Viruses don’t “try” anything. Viruses require hosts to replicate. When they are in the right position the nature of their genetics allows them to be absorbed by a cell and they have the means to incorporate into the cell operations thus spitting out copies of the virus.

If there is so much replication that it overwhelms the host, the host can certainly die, however, most Viruses will shed from the host in various ways and get ejected into the environment where it can infect a new host and replicate more.

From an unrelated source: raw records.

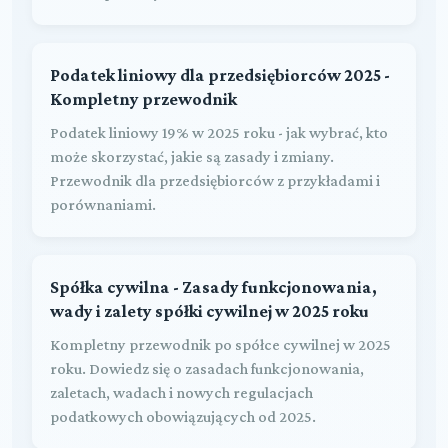
Podatek liniowy dla przedsiębiorców 2025 -
Kompletny przewodnik
Podatek liniowy 19% w 2025 roku - jak wybrać, kto
może skorzystać, jakie są zasady i zmiany.
Przewodnik dla przedsiębiorców z przykładami i
porównaniami.
Spółka cywilna - Zasady funkcjonowania,
wady i zalety spółki cywilnej w 2025 roku
Kompletny przewodnik po spółce cywilnej w 2025
roku. Dowiedz się o zasadach funkcjonowania,
zaletach, wadach i nowych regulacjach
podatkowych obowiązujących od 2025.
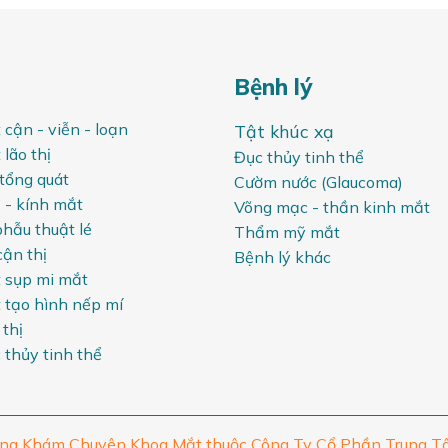
Bệnh lý
 cận - viễn - loạn
Tật khúc xạ
lão thị
Đục thủy tinh thể
tổng quát
Cườm nước (Glaucoma)
 - kính mắt
Võng mạc - thần kinh mắt
phẫu thuật lé
Thẩm mỹ mắt
cận thị
Bệnh lý khác
 sụp mi mắt
 tạo hình nếp mí
thị
c thủy tinh thể
òng Khám Chuyên Khoa Mắt thuộc Công Ty Cổ Phần Trung Tâ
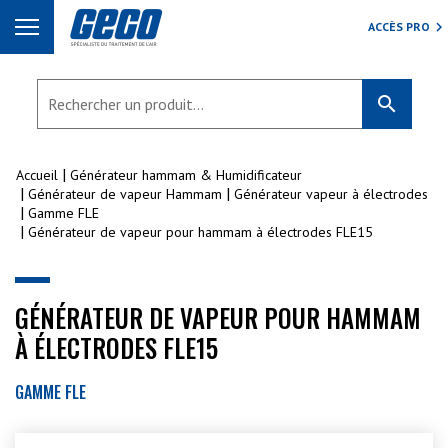
ACCÈS PRO
search
Accueil
Générateur hammam & Humidificateur
Générateur de vapeur Hammam
Générateur vapeur à électrodes
Gamme FLE
Générateur de vapeur pour hammam à électrodes FLE15
GÉNÉRATEUR DE VAPEUR POUR HAMMAM
À ÉLECTRODES FLE15
GAMME FLE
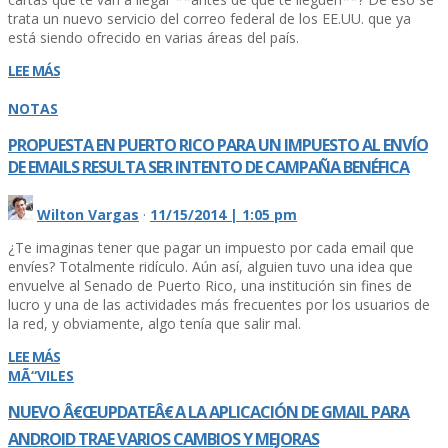
trata un nuevo servicio del correo federal de los EE.UU. que ya
está siendo ofrecido en varias áreas del paí­s.
LEE MÁS
NOTAS
PROPUESTA EN PUERTO RICO PARA UN IMPUESTO AL ENVÍ­O
DE EMAILS RESULTA SER INTENTO DE CAMPAÑA BENÉFICA
Wilton Vargas
·
11/15/2014 | 1:05 pm
¿Te imaginas tener que pagar un impuesto por cada email que
enví­es? Totalmente ridí­culo. Aún así­, alguien tuvo una idea que
envuelve al Senado de Puerto Rico, una institución sin fines de
lucro y una de las actividades más frecuentes por los usuarios de
la red, y obviamente, algo tení­a que salir mal.
LEE MÁS
MÃ“VILES
NUEVO Â€ŒUPDATEÂ€ A LA APLICACIÓN DE GMAIL PARA
ANDROID TRAE VARIOS CAMBIOS Y MEJORAS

There is no advantage for the virus to ensure the host remains alive as they have already replicated and been expelled outside the body enough to continue its life cycle.

Anonymous 0 Comments

Viruses don’t “try” to do anything but reproduce. Viruses that kill their hosts too quickly are very poor at spreading and reproducing. The most immediately dangerous viruses like E bola hardly spread at all because their hosts collapse into a puddle of their own blood and scare off all the other humans. Viruses that spread well typically leave the host well enough to get around and infect other people. COVID could be spread 2 or 3 days before you started showing symptoms. The part about being sick or nearly dead or barely sick is not part of a virus’s strategy/design; it’s part of the host body’s immune system design.

Anonymous 0 Comments

Why do humans try to kill the planet that is keeping them alive?

Anonymous 0 Comments

Plagues are the way they are because they make the jump to humans from another animal. What makes one animal a little sick can be deadly to humans, and the bug doesn’t know you are a human.

Anonymous 0 Comments

Viruses dont “try” anything. They’re loose cellular nuclei carrying RNA to reprogram living cells to make more viruses. How such an arrangement came into being is still not really understood, but I’d say a virus is about as intentional in its actions as a toxic compound is in it’s reactions, they just exist and do specific things in specific conditions.

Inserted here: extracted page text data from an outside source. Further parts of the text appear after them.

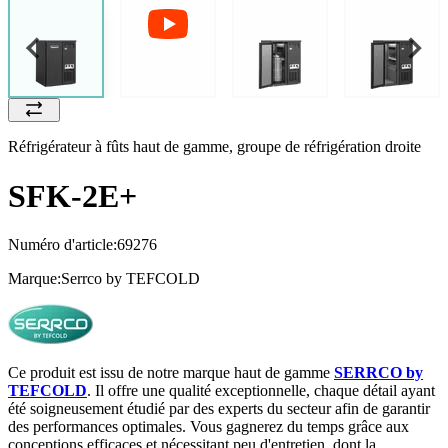
Réfrigérateur à fûts haut de gamme, groupe de réfrigération droite
SFK-2E+
Numéro d'article:
69276
Marque:
Serrco by TEFCOLD
Ce produit est issu de notre marque haut de gamme
SERRCO by
TEFCOLD
. Il offre une qualité exceptionnelle, chaque détail ayant
été soigneusement étudié par des experts du secteur afin de garantir
des performances optimales. Vous gagnerez du temps grâce aux
conceptions efficaces et nécessitant peu d'entretien, dont la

Ultimately most viruses dont kill their hosts, as doing so at least within a short period actually reduces their infection rates so high lethality is usually selected against in viruses. Highly lethal viruses that spread easily are rare for that reason, so its uncommon to see them.

Anonymous 0 Comments

You’re attributing malice to something that doesn’t have a plan or agency. It’s genetic material that exploits the opportunity to reproduce. Some of them cause symptoms that happen to up transmissibility, some of those symptoms can kill you.

Anonymous 0 Comments

It’s analogous to how humans keep polluting earth while knowing it will no longer keep them alive once it’s destroyed. Species when they reproduce they don’t take into account the destruction of the environment they live in, they just find another to populate ”and eventually destroy” or go extinct.

Anonymous 0 Comments

Most viruses that are fatal to humans would rather be making a farm animal mildly sick.

Deadly viruses are largely the result of the domestication of animals at scale. It is very rare for viruses to jump species, but since there are hundreds of millions of farm animals spending time near humans around the world, there is ample opportunity.